Help Customers Navigate Process Changes
I was giving a speech recently to a group of managers who were dealing with some major organizational change impacting processes, technology, and staff roles – it ran the gamut. The focus of one part of our talk was how to deal with these kinds of change in how managers address staff. However, many of these technology and process changes were viewed negatively by the customers as well, since the customer waits were increasing, their use of technology was increasing, and the overall processes were changing.
Here are a few tips we discussed on how to help customers navigate through system and process changes.
First, Convey Empathy. If people are upset or frustrated, and you show empathy with what you say and the tone and body language used, they’ll feel you’re listening. Listening conveys that you’re an understanding person who cares about them, their situation, and their feelings. If you don’t argue or interrupt, and – instead – you agree with some of what they say, they realize that they’re not in a fight, they realize they’re interacting with someone who’s on their side, and that can bring down the emotion.
Second, Set/Manage Customer Expectations. If customers are used to different processes, systems, and wait times, be proactive in communicating what they should expect from now on. With e-mails, letters, onsite signage, and in discussions, explain processes simply and succinctly. Describe timeframes, and share what they need to do versus what will be done by the company.
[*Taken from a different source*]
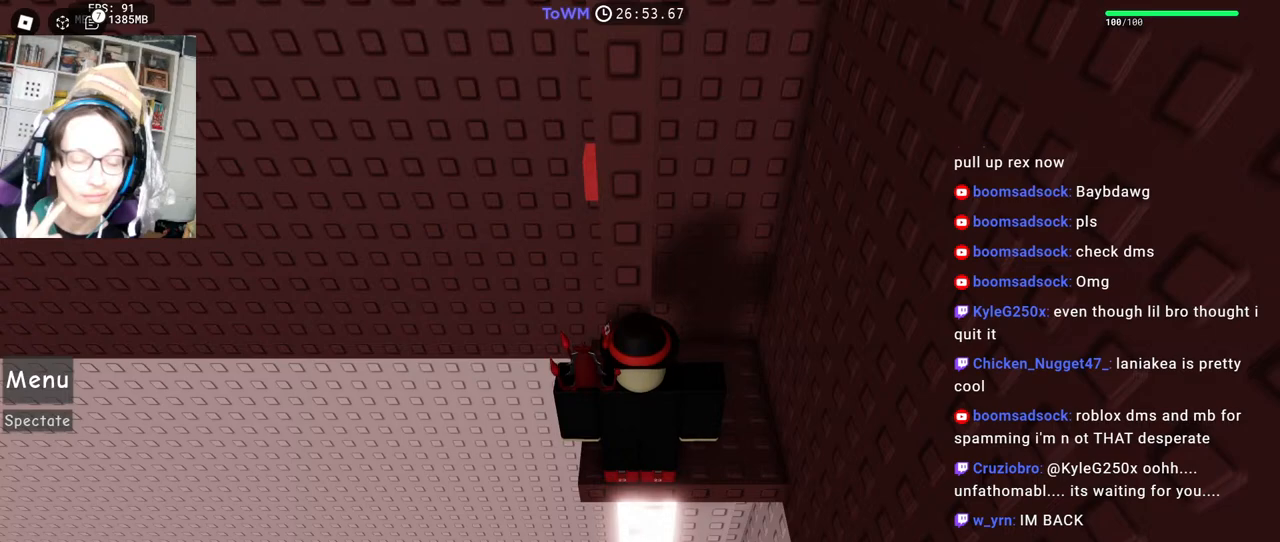
{"keys": [], "mouse": [], "events": []}
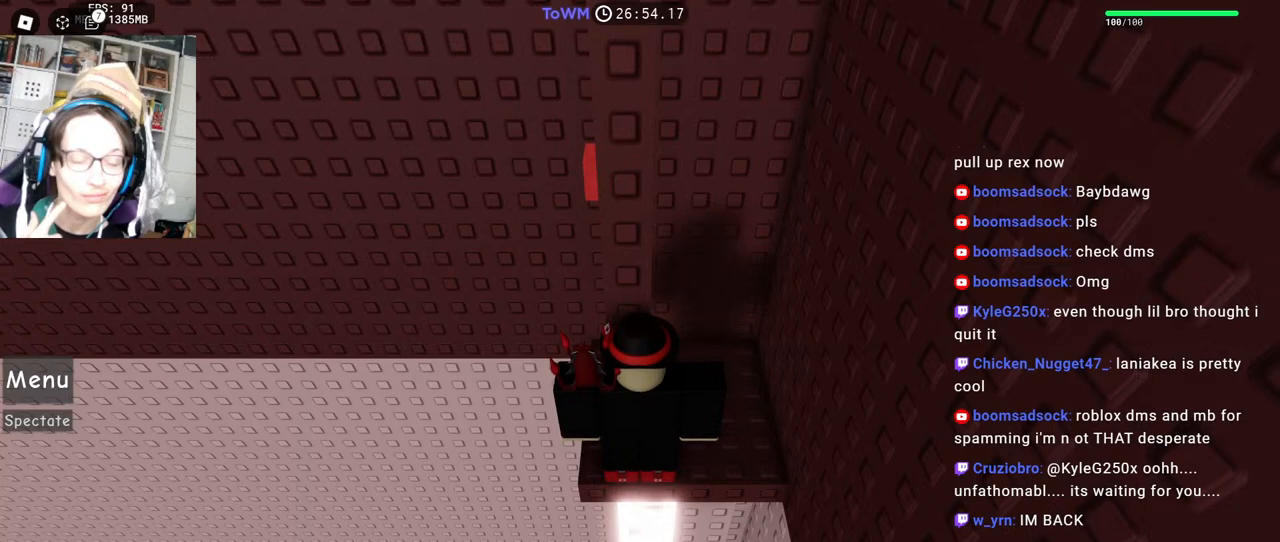
{"keys": [], "mouse": [], "events": []}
And when the customer is engaged with your business, have employees who are not only knowledgeable of the new operations but who are also good teachers be the ones charged with engaging the customers on the new steps.
Third, Gain Feedback. Don’t assume that getting through the implementation of the change and the first encounter are the goals. Continuous improvement, customer satisfaction, and loyalty are the goals. Ensure that you have real-time and after-the-encounter processes in place to get feedback from the customer directly and about the customer’s experience from the front-line staff as well.
Finally, Get into 90-day Action Planning Mode. Take the customer and employee feedback, and use it to consistently improve the processes, systems, communications, and training.
When making internal process changes, ensure that you’re addressing the external impact on the customer, too.